Artina HeartflashArtina Heartflashover 12 years ago
WOW

Good God...! You are a most gifted writer. The historical theme is captivating, the depth of conscience and the emotional spin just amaze me. And the ending really impacted, forcing a huge groan of empathy from my heart. Five stars, a heart and a gold flaming banner of spirit for your soul sword. Thanks and keep on writing!

KatieTayKatieTayover 12 years ago

Hi there,

I hope you don't mind comments about your story, about aspects which I know I don't pay attention to in my own.

Overall this was ok, I like the historical theme.

However, this suffers from a few issues...

1) Lingo. From what I know of historical literature, the authors usually go one of two distinct directions with only slight deviation. One: the author researches his/her ass off and writes very accurate dialogue with the syntax of the time period, e.g. Harry Turtledove. Two: the author just makes everything contemporary, just so it can relate better to a presumably American audience. Sometimes, as with David Anthony Durham, it's a very skillful blend of both.

For your story I found several jarring instances of anachronistic language.
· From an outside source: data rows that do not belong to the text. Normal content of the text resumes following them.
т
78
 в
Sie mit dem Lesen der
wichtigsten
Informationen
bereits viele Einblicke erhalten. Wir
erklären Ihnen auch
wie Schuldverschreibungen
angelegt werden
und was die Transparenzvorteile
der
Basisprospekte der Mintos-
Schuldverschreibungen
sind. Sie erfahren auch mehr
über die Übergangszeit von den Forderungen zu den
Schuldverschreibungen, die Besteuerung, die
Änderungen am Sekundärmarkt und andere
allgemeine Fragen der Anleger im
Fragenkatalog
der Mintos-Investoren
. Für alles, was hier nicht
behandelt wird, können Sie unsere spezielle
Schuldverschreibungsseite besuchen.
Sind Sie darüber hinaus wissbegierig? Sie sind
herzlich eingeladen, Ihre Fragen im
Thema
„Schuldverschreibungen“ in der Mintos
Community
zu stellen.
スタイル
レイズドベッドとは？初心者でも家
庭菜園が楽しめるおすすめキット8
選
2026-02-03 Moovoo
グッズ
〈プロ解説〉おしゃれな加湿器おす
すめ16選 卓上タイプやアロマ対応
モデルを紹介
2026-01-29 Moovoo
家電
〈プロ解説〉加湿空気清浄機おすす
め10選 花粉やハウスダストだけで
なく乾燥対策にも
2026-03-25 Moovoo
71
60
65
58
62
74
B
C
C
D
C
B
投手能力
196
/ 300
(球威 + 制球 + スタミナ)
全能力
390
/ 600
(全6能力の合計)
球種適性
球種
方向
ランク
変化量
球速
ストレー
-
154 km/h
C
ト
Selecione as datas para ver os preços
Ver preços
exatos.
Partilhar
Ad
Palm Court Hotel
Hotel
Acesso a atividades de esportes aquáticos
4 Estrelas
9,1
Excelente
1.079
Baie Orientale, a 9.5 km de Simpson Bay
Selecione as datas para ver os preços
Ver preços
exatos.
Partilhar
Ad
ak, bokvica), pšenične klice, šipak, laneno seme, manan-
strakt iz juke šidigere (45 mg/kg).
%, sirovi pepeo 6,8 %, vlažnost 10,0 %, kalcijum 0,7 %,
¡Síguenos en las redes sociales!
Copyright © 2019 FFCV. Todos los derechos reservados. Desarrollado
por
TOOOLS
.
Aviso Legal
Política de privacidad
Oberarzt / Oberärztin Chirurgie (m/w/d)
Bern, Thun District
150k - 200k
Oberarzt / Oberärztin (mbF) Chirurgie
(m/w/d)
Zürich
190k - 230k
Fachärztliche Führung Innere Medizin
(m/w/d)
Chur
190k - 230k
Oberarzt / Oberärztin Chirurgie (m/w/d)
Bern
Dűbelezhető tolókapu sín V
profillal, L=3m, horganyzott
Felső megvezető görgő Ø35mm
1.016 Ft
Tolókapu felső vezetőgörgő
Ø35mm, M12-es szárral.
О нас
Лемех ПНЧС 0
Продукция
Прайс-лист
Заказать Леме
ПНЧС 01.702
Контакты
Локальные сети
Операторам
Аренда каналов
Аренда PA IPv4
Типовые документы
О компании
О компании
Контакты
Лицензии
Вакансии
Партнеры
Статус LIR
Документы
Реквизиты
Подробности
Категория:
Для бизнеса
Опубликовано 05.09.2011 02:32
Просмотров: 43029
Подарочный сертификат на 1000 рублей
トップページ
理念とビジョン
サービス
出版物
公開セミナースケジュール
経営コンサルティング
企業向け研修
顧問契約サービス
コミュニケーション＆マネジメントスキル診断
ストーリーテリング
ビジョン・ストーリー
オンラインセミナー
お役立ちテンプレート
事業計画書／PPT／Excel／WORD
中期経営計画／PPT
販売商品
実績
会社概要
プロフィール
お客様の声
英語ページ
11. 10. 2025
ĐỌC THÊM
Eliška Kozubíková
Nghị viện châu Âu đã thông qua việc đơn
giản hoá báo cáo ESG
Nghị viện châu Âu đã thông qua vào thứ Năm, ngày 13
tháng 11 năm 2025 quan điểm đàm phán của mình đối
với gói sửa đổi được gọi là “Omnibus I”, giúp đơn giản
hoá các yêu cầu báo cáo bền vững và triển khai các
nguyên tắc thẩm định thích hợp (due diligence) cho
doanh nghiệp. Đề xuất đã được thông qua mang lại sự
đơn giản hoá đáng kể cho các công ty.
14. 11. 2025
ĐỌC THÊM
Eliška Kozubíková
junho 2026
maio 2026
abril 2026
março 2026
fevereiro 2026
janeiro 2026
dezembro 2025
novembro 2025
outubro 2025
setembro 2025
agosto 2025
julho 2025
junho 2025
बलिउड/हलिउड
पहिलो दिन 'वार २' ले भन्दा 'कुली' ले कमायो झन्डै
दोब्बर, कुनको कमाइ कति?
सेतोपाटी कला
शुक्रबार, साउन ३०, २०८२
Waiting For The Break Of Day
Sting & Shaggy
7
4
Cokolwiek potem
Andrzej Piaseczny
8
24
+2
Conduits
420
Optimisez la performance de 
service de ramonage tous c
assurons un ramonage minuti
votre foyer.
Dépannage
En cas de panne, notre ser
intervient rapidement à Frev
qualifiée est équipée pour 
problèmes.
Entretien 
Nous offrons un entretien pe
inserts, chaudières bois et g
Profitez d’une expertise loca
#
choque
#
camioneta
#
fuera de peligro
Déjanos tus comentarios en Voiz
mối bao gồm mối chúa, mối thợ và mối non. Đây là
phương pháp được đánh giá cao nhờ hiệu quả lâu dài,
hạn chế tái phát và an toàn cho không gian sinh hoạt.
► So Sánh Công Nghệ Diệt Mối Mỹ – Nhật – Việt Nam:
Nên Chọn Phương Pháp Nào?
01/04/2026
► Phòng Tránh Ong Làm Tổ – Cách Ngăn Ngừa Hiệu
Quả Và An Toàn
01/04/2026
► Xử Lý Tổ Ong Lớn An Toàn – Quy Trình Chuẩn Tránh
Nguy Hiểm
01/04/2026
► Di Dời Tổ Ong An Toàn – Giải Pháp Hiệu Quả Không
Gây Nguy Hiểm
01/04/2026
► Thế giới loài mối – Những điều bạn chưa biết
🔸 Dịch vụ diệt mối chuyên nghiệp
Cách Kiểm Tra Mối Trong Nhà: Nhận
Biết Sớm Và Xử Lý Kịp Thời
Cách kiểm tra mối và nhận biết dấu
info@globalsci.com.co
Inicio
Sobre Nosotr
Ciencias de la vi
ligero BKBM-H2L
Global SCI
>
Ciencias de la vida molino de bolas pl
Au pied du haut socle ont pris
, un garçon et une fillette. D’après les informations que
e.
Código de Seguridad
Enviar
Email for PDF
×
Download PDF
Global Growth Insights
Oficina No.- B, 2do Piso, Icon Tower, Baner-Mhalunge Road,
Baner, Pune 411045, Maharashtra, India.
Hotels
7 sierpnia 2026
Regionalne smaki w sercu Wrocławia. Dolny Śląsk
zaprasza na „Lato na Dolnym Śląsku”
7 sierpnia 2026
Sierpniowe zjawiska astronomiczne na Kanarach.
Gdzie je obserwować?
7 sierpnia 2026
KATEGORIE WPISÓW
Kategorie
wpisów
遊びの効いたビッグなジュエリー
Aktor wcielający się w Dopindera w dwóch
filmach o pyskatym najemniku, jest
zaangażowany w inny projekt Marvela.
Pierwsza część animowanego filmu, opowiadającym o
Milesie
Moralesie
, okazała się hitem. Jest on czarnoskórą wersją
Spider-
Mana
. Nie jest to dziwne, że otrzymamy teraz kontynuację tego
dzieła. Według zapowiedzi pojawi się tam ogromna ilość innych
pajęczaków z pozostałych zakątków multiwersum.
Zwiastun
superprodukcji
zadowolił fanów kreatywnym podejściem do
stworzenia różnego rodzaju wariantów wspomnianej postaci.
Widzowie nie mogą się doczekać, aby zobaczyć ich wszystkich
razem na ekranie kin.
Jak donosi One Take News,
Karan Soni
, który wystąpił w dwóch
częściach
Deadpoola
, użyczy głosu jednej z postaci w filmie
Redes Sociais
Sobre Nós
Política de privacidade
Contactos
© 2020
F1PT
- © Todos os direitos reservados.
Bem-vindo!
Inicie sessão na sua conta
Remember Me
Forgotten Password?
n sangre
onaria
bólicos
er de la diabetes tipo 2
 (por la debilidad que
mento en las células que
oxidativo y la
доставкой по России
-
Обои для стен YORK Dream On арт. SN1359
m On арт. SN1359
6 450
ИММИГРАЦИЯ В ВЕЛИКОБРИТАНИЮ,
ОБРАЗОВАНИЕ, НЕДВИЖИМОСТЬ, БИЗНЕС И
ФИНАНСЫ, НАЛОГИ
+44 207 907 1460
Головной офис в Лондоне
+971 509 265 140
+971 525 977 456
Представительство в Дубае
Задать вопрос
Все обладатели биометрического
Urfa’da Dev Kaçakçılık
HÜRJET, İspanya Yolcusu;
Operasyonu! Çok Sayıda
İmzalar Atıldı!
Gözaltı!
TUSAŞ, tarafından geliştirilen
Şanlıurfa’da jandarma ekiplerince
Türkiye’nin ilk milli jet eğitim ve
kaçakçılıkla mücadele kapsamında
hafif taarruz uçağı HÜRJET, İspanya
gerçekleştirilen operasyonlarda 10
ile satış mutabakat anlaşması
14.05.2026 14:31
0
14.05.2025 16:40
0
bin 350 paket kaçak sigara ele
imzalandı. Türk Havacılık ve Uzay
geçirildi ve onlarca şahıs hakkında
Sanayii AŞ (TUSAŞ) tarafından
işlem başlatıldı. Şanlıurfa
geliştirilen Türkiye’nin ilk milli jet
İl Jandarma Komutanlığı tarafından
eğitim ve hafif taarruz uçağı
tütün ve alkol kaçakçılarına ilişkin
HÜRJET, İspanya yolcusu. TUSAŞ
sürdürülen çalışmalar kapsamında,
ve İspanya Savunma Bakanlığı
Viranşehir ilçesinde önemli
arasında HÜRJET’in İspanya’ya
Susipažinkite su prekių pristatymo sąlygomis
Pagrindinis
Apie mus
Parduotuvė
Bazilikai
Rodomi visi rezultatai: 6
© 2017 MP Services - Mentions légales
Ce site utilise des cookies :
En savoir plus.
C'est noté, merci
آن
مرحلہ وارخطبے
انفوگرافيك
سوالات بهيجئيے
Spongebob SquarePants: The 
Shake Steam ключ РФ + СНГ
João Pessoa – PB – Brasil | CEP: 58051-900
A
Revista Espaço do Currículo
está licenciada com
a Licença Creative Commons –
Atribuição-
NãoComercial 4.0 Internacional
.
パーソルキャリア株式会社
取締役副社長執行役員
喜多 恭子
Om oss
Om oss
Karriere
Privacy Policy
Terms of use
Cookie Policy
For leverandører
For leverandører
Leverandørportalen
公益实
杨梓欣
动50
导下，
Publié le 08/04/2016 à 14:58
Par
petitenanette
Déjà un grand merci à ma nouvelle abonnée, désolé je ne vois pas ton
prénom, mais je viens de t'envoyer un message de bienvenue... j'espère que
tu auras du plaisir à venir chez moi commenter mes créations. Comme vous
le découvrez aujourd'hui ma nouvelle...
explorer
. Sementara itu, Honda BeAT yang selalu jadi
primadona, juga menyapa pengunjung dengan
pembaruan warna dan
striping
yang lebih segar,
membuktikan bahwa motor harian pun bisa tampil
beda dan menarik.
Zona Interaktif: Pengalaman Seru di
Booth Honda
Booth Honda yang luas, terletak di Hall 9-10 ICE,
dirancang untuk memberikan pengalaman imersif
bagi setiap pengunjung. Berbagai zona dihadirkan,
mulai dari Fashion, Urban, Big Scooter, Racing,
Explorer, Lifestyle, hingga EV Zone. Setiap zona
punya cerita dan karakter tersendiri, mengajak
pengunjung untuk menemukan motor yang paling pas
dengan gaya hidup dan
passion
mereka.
2) Word choice. For instance, "void" should read "devoid", when speaking of Arabella's lack of traditional womanly qualities.

3) This is just a purely personal thing, but most women very rarely cum from just penetration alone. The in-and-out is really just for the benefit of your penises. Without clitoral stimulation, it would take a powerfully erotic scenario, or perhaps a paraphilia (as in my case), to let a woman's mind move her body into the orgasm zone.

4) Shifts too abrupt. From Claire, to Arabella, to the slave girl. If this was meant to be just a short quickie story, it seems too incoherent. If it is to be a long series, then the scene jumping present in this installment alone should span several chapters, to do each segment full justice.

5) Slight grammatical nitpicks. Too many run-on sentences in dialogue. While it's true there is very much leeway for this in dialogue, there're still certain situations where run-on sentences can work to advance a literary objective, and most of the time they're still just errors.

Ok I hope this isn't too long. Thanks for reading, and for writing.